Bir çırpıda heyecanla, gururla okudum. Eskişehir bir kadın yazar kazandı. Birçok öyküsü ödül alan sevgili Münevver İzgi öğretmenimiz,Savruluşlar kitabını okurken zaman zaman içinde buldum kendimi.
Size Savruluşlar Kitabından, kısa kısa alıntılar yaptım. Mutlaka okumalısınız. Kitabı alıp okuduğunuzda sizlerde kendinizden bir parça bulacaksınız. Bence bu daha başlangıç Münevver Öğretmen kim bilir bizlere daha neler verecek. Okuru bol olsun, derler yeni kitap çıkınca, Bende bu kitap okunur diyorum.
Babam!... Canım babam
‘Okuyacak benim kızım’ diyor babam.’Karışmayın siz ona.’Sevgiyle parlıyor gözleri. Ceketimi satar gene okuturum ben onu!’

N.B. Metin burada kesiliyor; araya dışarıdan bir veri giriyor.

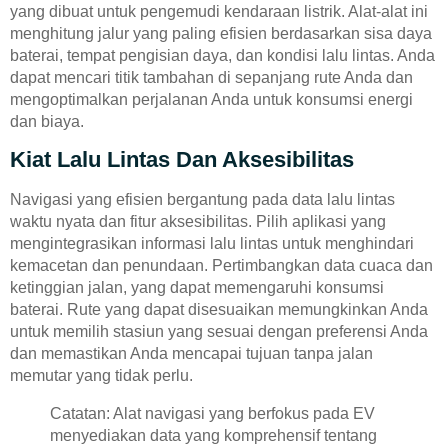
yang dibuat untuk pengemudi kendaraan listrik. Alat-alat ini
menghitung jalur yang paling efisien berdasarkan sisa daya
baterai, tempat pengisian daya, dan kondisi lalu lintas. Anda
dapat mencari titik tambahan di sepanjang rute Anda dan
mengoptimalkan perjalanan Anda untuk konsumsi energi
dan biaya.
Kiat Lalu Lintas Dan Aksesibilitas
Navigasi yang efisien bergantung pada data lalu lintas
waktu nyata dan fitur aksesibilitas. Pilih aplikasi yang
mengintegrasikan informasi lalu lintas untuk menghindari
kemacetan dan penundaan. Pertimbangkan data cuaca dan
ketinggian jalan, yang dapat memengaruhi konsumsi
baterai. Rute yang dapat disesuaikan memungkinkan Anda
untuk memilih stasiun yang sesuai dengan preferensi Anda
dan memastikan Anda mencapai tujuan tanpa jalan
memutar yang tidak perlu.
Catatan: Alat navigasi yang berfokus pada EV
menyediakan data yang komprehensif tentang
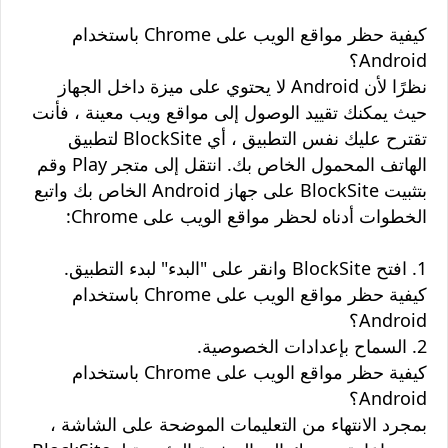
كيفية حظر مواقع الويب على Chrome باستخدام
Android؟
نظرًا لأن Android لا يحتوي على ميزة داخل الجهاز
حيث يمكنك تقييد الوصول إلى مواقع ويب معينة ، فأنت
تقترح عليك نفس التطبيق ، أي BlockSite لتطبيق
الهاتف المحمول الخاص بك. انتقل إلى متجر Play وقم
بتثبيت BlockSite على جهاز Android الخاص بك واتبع
الخطوات أدناه لحظر مواقع الويب على Chrome:
1. افتح BlockSite وانقر على "البدء" لبدء التطبيق.
كيفية حظر مواقع الويب على Chrome باستخدام
Android؟
2. السماح بإعدادات الخصوصية.
كيفية حظر مواقع الويب على Chrome باستخدام
Android؟
بمجرد الانتهاء من التعليمات الموضحة على الشاشة ،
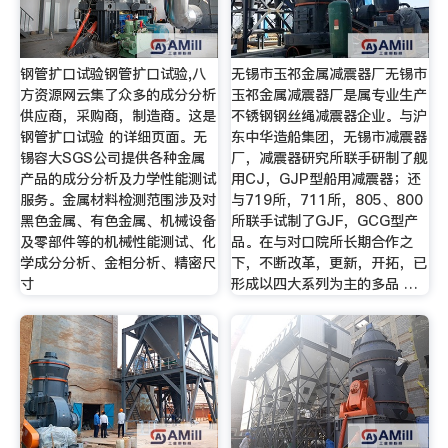
钢管扩口试验钢管扩口试验,八
无锡市玉祁金属减震器厂无锡市
方资源网云集了众多的成分分析
玉祁金属减震器厂是属专业生产
供应商，采购商，制造商。这是
不锈钢钢丝绳减震器企业。与沪
钢管扩口试验 的详细页面。无
东中华造船集团，无锡市减震器
锡容大SGS公司提供各种金属
厂，减震器研究所联手研制了舰
产品的成分分析及力学性能测试
用CJ，GJP型船用减震器；还
服务。金属材料检测范围涉及对
与719所，711所，805、800
黑色金属、有色金属、机械设备
所联手试制了GJF，GCG型产
及零部件等的机械性能测试、化
品。在与对口院所长期合作之
学成分分析、金相分析、精密尺
下，不断改革，更新，开拓，已
寸
形成以四大系列为主的多品 …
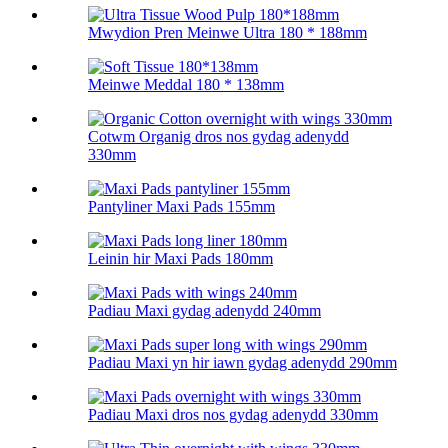
Mwydion Pren Meinwe Ultra 180 * 188mm
Meinwe Meddal 180 * 138mm
Cotwm Organig dros nos gydag adenydd
330mm
Pantyliner Maxi Pads 155mm
Leinin hir Maxi Pads 180mm
Padiau Maxi gydag adenydd 240mm
Padiau Maxi yn hir iawn gydag adenydd 290mm
Padiau Maxi dros nos gydag adenydd 330mm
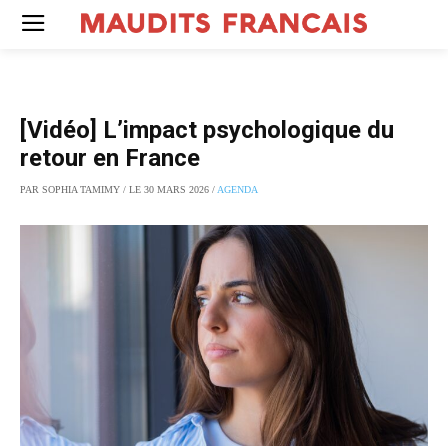
[Vidéo] L’impact psychologique du
retour en France
PAR SOPHIA TAMIMY / LE 30 MARS 2026 /
AGENDA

Ceketi para etmiyor oysa. Ceketinin içindeki de…
Bedenime küsüyorum. Küslüğüm kafesinde çırpınıyor.
Düşlerim darmadağın!
Korkular büyüyor içimde. Geçmişle geleceğin hesaplarına dalıyorum. Aşıp geldiğim dağları, Elma bahçelerini, badem ağaçlarını, ahlatlı bozkır tarlalarını özlüyorum.
Geride bıraktığım anıların içinde gitgide büyüyen boşluk acaba bir babadan arta kalan alacakaranlık mı? Eski kerpiç evleri, tozlu, yarı karanlık dükkânları, akasya ağaçlarının gölgelediği; kadınların güğümlerini, testilerini doldururken gülüşüp söyleştiği, yavukluların buluştuğu çeşmeli kasaba meydanında bozkır güzellemesi olarak bıraktık onu.
 Öyküler, Yürek çırpınışlarının sonsuzluktaki yankısından başka nedir ki?
Bir kalemden dökülürken, kim bilir kaç yaşam esintisinin dokunuşu, yalvarışı ve okşayışıdır.